Sta per riagganciare…ma poi comincia parlare. Solo un filo di voce, un sussurro, poco più di un leggero soffio di vento verso Yomo, l’aldilà, dove ora si trova suo cugino.

Dice che sta bene, che gli manca, quanto vorrebbe averlo lì con sé per parlare, per farsi aiutare ad accudire quel giardino che anche lui amava tanto, per un altro abbraccio e infine:

Ciao. Ci sentiamo la prossima volta.”

I giorni passano e, quello che in un primo momento sembrava solo un’insensatezza, prende la forma di un gesto quotidiano tanto leggero quanto rassicurante. Un balsamo su una ferita che forse non sarà mai cicatrice, ma che un giorno potrebbe far meno male.

Una sopportabile parvenza di normalità che è destinata ad essere spazzata via nel pomeriggio dell’11 marzo 2011. Alle 14:46 si verifica una scossa di terremoto di magnitudo 9 a pochi chilometri al largo della costa giapponese dove si trova anche Ōtsuchi. Il sisma provoca uno tsunami con onde alte 40 mt. Una forza distruttrice devastante che non risparmia niente e nessuno, compresa Ōtsuchi. Il mare ingoia e trasforma ogni cosa in macerie e rottami indistinguibili. I morti saranno oltre 1.200, il 10% della popolazione e 500 persone non verranno mai ritrovate. Tutte le famiglie del villaggio perdono almeno un componente.
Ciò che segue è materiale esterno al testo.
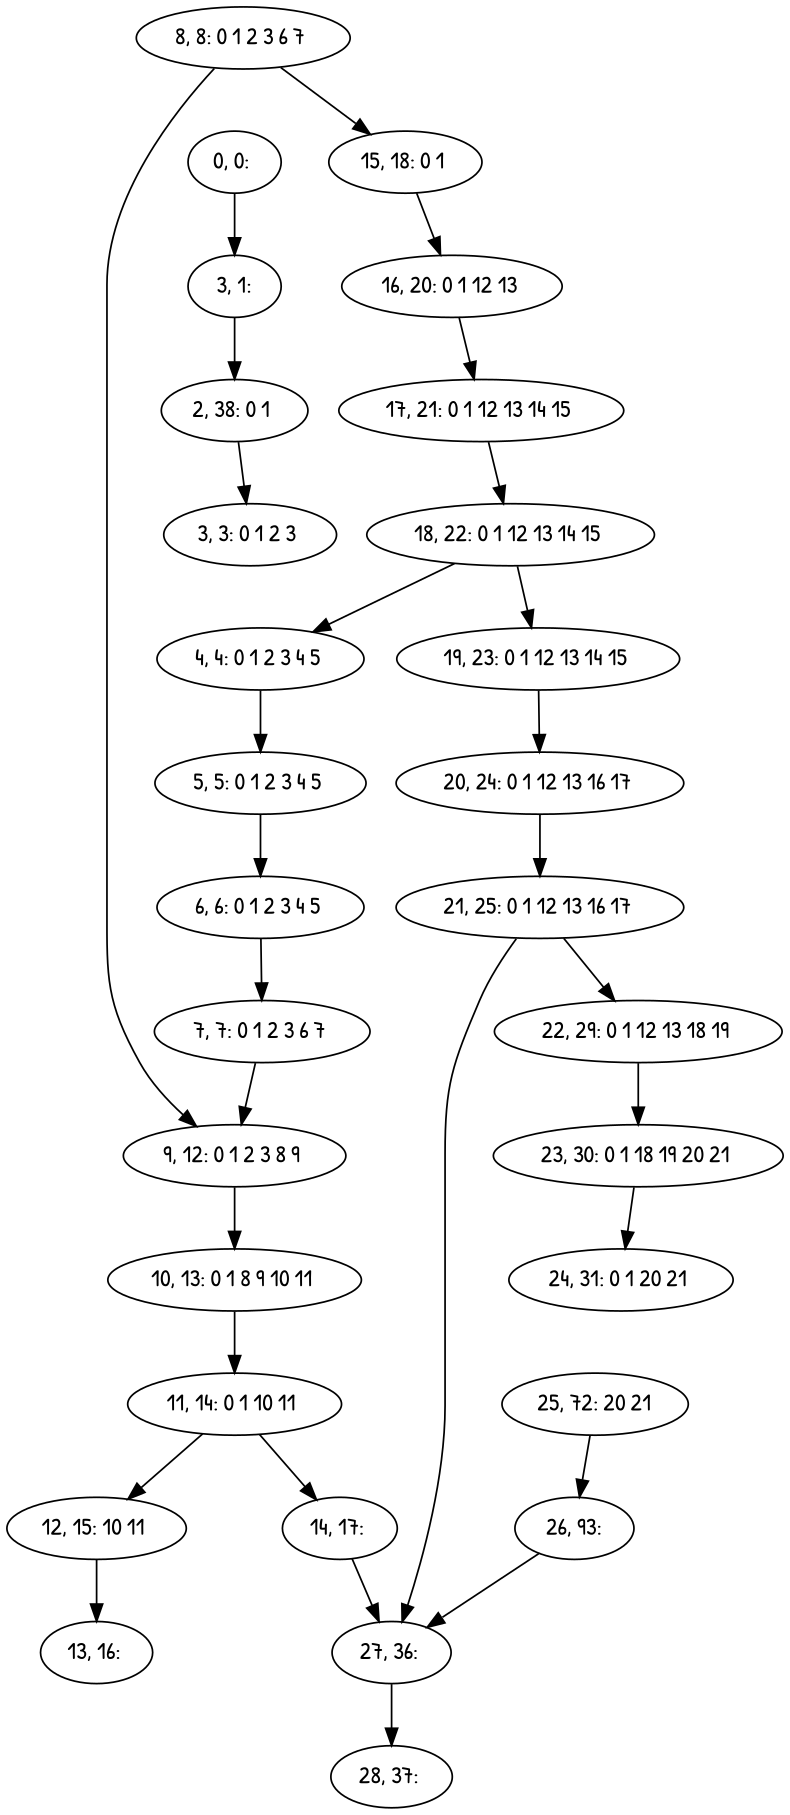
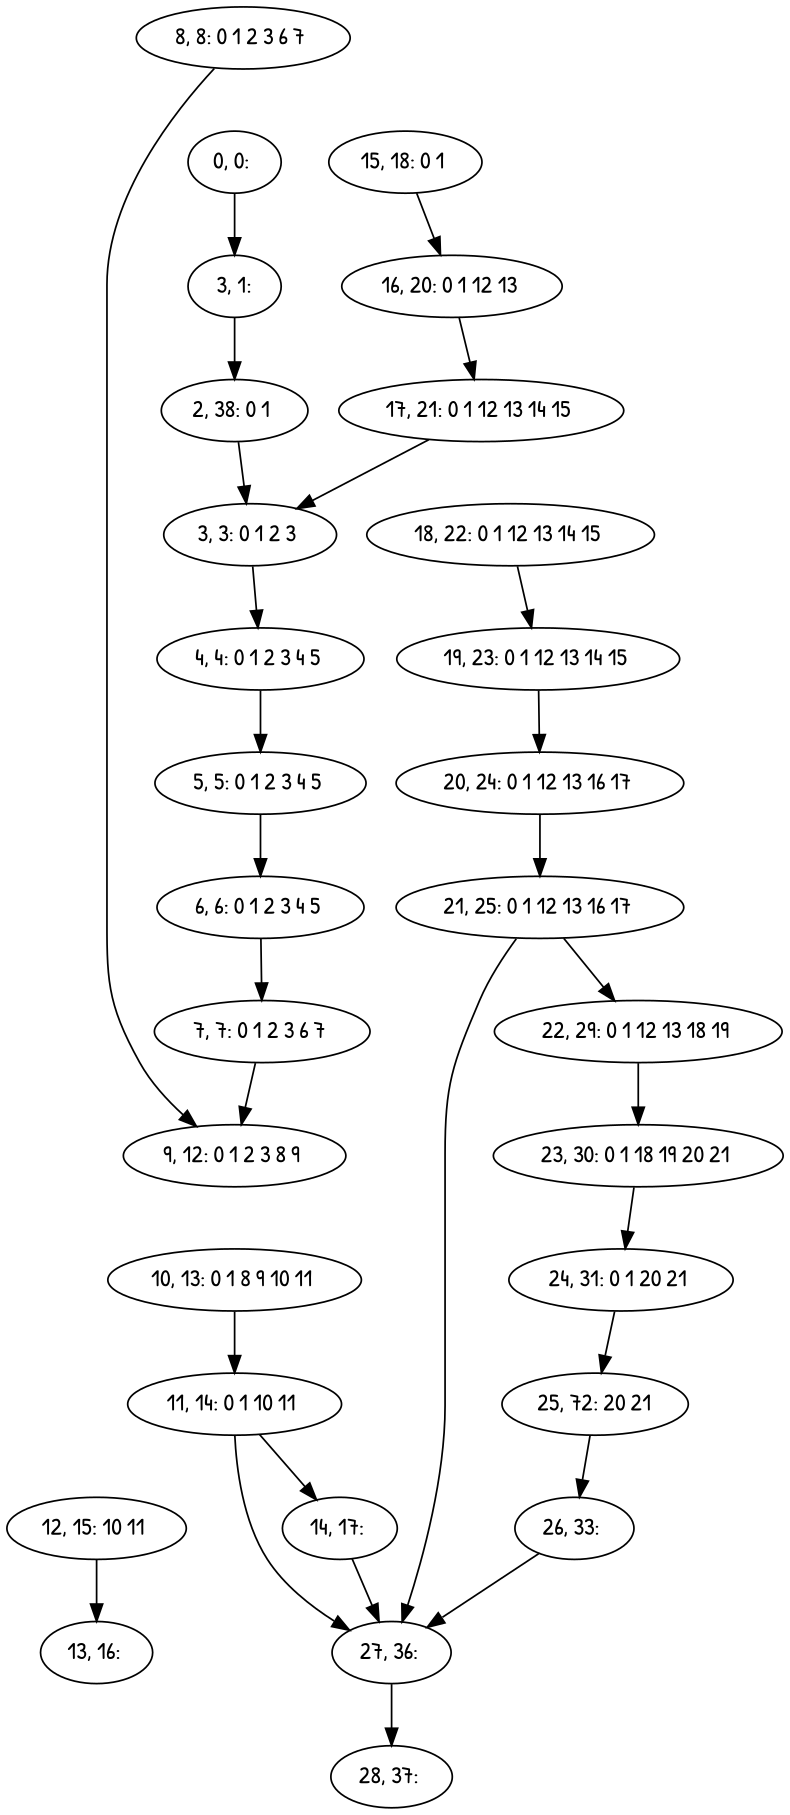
  digraph {
    fontname="Patrick Hand"
    node [fontname="Patrick Hand"]
    edge [fontname="Patrick Hand"]
    n1 [label="0, 0: "]
    n2 [label="3, 1:"]
    n3 [label="2, 38: 0 1 "]
    n4 [label="3, 3: 0 1 2 3 "]
    n5 [label="4, 4: 0 1 2 3 4 5 "]
    n6 [label="5, 5: 0 1 2 3 4 5 "]
    n7 [label="6, 6: 0 1 2 3 4 5 "]
    n8 [label="7, 7: 0 1 2 3 6 7 "]
    n9 [label="9, 12: 0 1 2 3 8 9 "]
    n10 [label="8, 8: 0 1 2 3 6 7 "]
    n11 [label="15, 18: 0 1 "]
    n12 [label="10, 13: 0 1 8 9 10 11 "]
    n13 [label="16, 20: 0 1 12 13 "]
    n14 [label="11, 14: 0 1 10 11 "]
    n15 [label="12, 15: 10 11 "]
    n16 [label="14, 17: "]
    n17 [label="13, 16: "]
    n18 [label="27, 36: "]
    n19 [label="28, 37: "]
    n20 [label="17, 21: 0 1 12 13 14 15 "]
    n21 [label="18, 22: 0 1 12 13 14 15 "]
    n22 [label="19, 23: 0 1 12 13 14 15 "]
    n23 [label="20, 24: 0 1 12 13 16 17 "]
    n24 [label="21, 25: 0 1 12 13 16 17 "]
    n25 [label="22, 29: 0 1 12 13 18 19 "]
    n26 [label="23, 30: 0 1 18 19 20 21 "]
    n27 [label="24, 31: 0 1 20 21 "]
    n28 [label="25, 72: 20 21"]
-   n29 [label="26, 93:"]
+   n29 [label="26, 33: "]
    n1 -> n2
    n2 -> n3
    n3 -> n4
-   n21 -> n5
+   n4 -> n5
    n5 -> n6
    n6 -> n7
    n7 -> n8
    n8 -> n9
-   n9 -> n12
    n10 -> n9
-   n10 -> n11
    n11 -> n13
    n12 -> n14
    n13 -> n20
-   n14 -> n15
+   n14 -> n18
    n14 -> n16
    n15 -> n17
    n16 -> n18
    n18 -> n19
-   n20 -> n21
+   n20 -> n4
    n21 -> n22
    n22 -> n23
    n23 -> n24
    n24 -> n18
    n24 -> n25
    n25 -> n26
    n26 -> n27
+   n27 -> n28
    n28 -> n29
    n29 -> n18
  }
Una comunità distrutta nelle sue case, nelle sue scuole, le sue strade, le sue piazze, i templi, le chiese e nei suoi abitanti.

Anima e corpo straziati.

Rivolgersi in preghiera ai Kami non basta e il conforto degli Spiriti Divini non lenisce il dolore. Ma in città si mormora di uno strano telefono, una cabina per l’esattezza. Si trova nel giardino di quell’anziano che vive su, lungo la collina. Tanti sono i curiosi che cercano e chiedono in giro a proposito di quella cabina bianca, finché un giorno davanti alla porta di Itaru si presenta Fumika, una bambina di 10 anni: dice che ha sentito parlare del suo “telefono speciale”, un telefono che può far parlare chi è qui con chi non c’è più, come suo nonno, che lo tsunami le ha portato via e che le manca tanto. Chiede se può usare quel telefono per poterlo chiamare e fargli sapere che sta bene, che le mancano le giornate di pesca assieme e che gli vuole bene.
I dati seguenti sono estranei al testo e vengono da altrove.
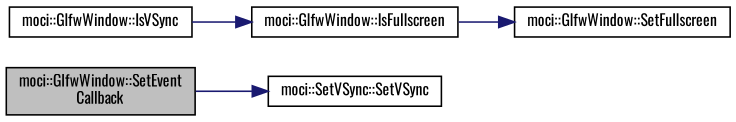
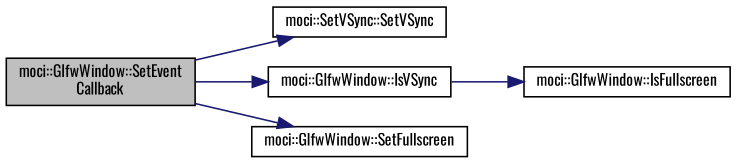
  digraph {
    fontname=Oswald
    rankdir=LR
    node [color=black fillcolor=white fontname=Oswald fontsize=10 shape=record style=filled]
    edge [color=midnightblue fontname=Oswald fontsize=10 labelfontname=Helvetica labelfontsize=10 style=solid]
    n1 [fillcolor=grey75 fontcolor=black height=0.2 label="moci::GlfwWindow::SetEvent\lCallback" width=0.4]
    n2 [height=0.2 label="moci::SetVSync::SetVSync" width=0.4]
    n3 [height=0.2 label="moci::GlfwWindow::IsVSync" width=0.4]
    n4 [height=0.2 label="moci::GlfwWindow::SetFullscreen" width=0.4]
    n5 [height=0.2 label="moci::GlfwWindow::IsFullscreen" width=0.4]
    n1 -> n2
-   n5 -> n4
+   n1 -> n3
+   n1 -> n4
    n3 -> n5
  }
Itaru, senza riuscire a levarsi quell’aria stupita dalla faccia, accompagna la piccola lungo il vialetto tra azalee rosa e ciliegi in fiore fino alla cabina, la fa entrare, chiude la piccola porta e aspetta fuori. Pochi istanti dopo Fumika esce ringrazia con un kirei (tipico inchino giapponese, segno di grande rispetto) e se ne va…per poi ritornare la settimana dopo. E quella dopo…e quella dopo ancora. Passano i giorni, le settimane e altri si presentano timidamente alla porta di Itaru per poter fare quella telefonata. E lui li fa entrare.

Ogni volta, ogni singola volta che una di quelle persone esce dalla sua cabina telefonica, Itaru percepisce in loro un conforto sincero, una sorta di “lieve” felicità.
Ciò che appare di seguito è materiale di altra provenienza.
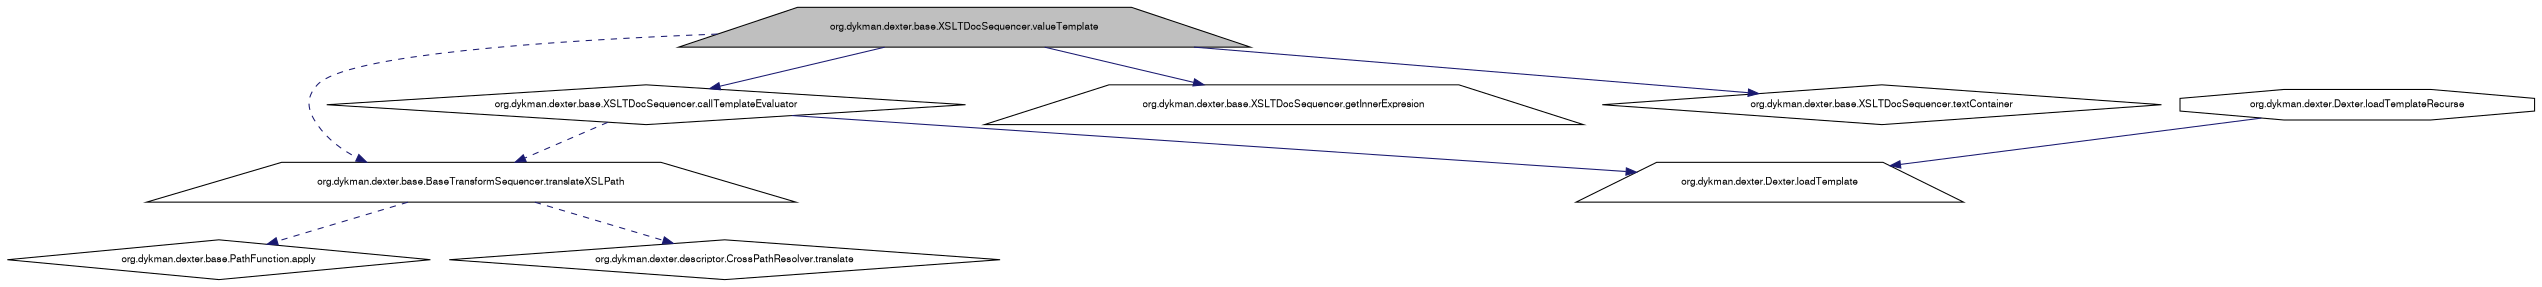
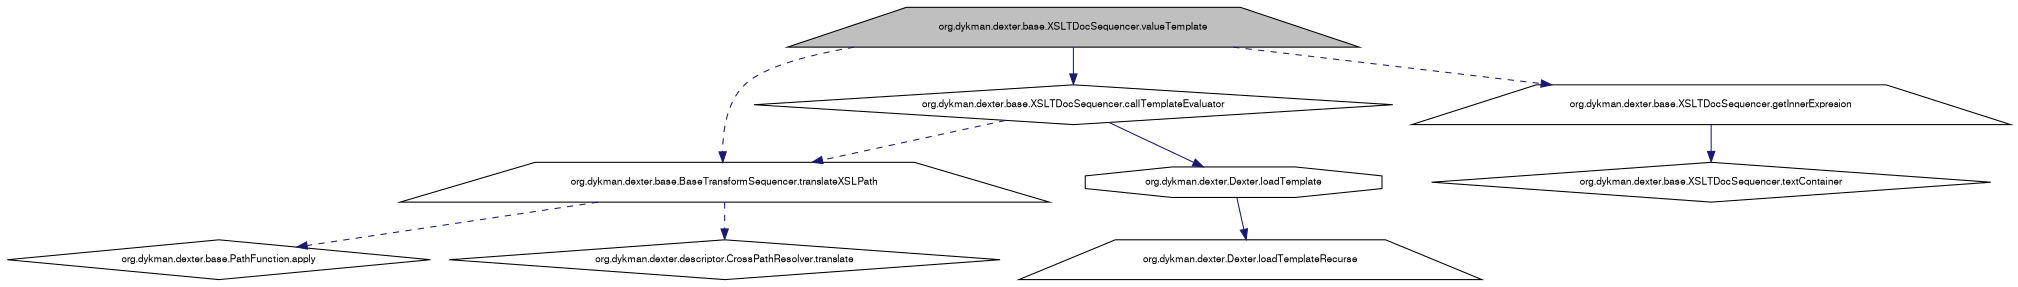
  digraph {
    rankdir=TB
    node [color=black fontname=FreeSans fontsize=10 shape=diamond]
    edge [color=midnightblue fontname=FreeSans fontsize=10 labelfontname=FreeSans labelfontsize=10 style=dashed]
    n1 [fillcolor=grey75 fontcolor=black height=0.2 label="org.dykman.dexter.base.XSLTDocSequencer.valueTemplate" shape=trapezium style=filled width=0.4]
    n2 [height=0.2 label="org.dykman.dexter.base.XSLTDocSequencer.callTemplateEvaluator" width=0.4]
    n3 [height=0.2 label="org.dykman.dexter.base.BaseTransformSequencer.translateXSLPath" shape=trapezium width=0.4]
    n4 [height=0.2 label="org.dykman.dexter.base.XSLTDocSequencer.getInnerExpresion" shape=trapezium width=0.4]
    n5 [height=0.2 label="org.dykman.dexter.base.XSLTDocSequencer.textContainer" width=0.4]
-   n6 [height=0.2 label="org.dykman.dexter.Dexter.loadTemplate" shape=trapezium width=0.4]
+   n6 [height=0.2 label="org.dykman.dexter.Dexter.loadTemplate" shape=octagon width=0.4]
    n7 [height=0.2 label="org.dykman.dexter.base.PathFunction.apply" width=0.4]
    n8 [height=0.2 label="org.dykman.dexter.descriptor.CrossPathResolver.translate" width=0.4]
-   n9 [height=0.2 label="org.dykman.dexter.Dexter.loadTemplateRecurse" shape=octagon width=0.4]
+   n9 [height=0.2 label="org.dykman.dexter.Dexter.loadTemplateRecurse" shape=trapezium width=0.4]
    n1 -> n2 [style=solid]
    n1 -> n3
-   n1 -> n4 [style=solid]
-   n1 -> n5 [style=solid]
+   n1 -> n4
+   n4 -> n5 [style=solid]
    n2 -> n3
    n2 -> n6 [style=solid]
    n3 -> n7
    n3 -> n8
-   n9 -> n6 [style=solid]
+   n6 -> n9 [style=solid]
  }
Decide di lasciare sulla mensola della cabina un quaderno e una penna, così chi lo desidera potrà scrivere qualcosa. Davanti casa mette un cartello con una grossa freccia indicante la posizione della cabina del telefono, così da permettere a chi voglia parlare con un caro defunto di recarvisi in autonomia. Ma cosa scrivere sul cartello che non risulti troppo triste? Itaru ripensa alla “sua prima volta” dentro quella cabina, a quel suo primo sussurro: “…poco più di un leggero soffio di vento.” Ecco!

KAZE NO DENWA

IL TELEFONO DEL VENTO

Il giardino di Itaru, con la sua cabina telefonica, è diventato una sorta di tempio dedicato all’amore più coraggioso, il più puro, ma anche il più difficile, perché contraccambiato solo nella dimensione immateriale, incorporea dei ricordi nelle menti e nei cuori di coloro che decidono di non dimenticare. Un tempio con il suo altare, dove i “fedeli” porgono offerte che hanno la consistenza di una voce sussurrata ad una vecchia cornetta in bachelite. Su questa “terra consacrata”, amore e speranza trovano di nuovo vigore e coraggio.

Qui il ricordo della vita che ieri fu ha la meglio sulla realtà della scomparsa che oggi è.

Qui la paura e la rassegnazione della morte non possono vincere…anche se solo nel breve intervallo di tempo di una telefonata, nello spazio di un giardino fiorito.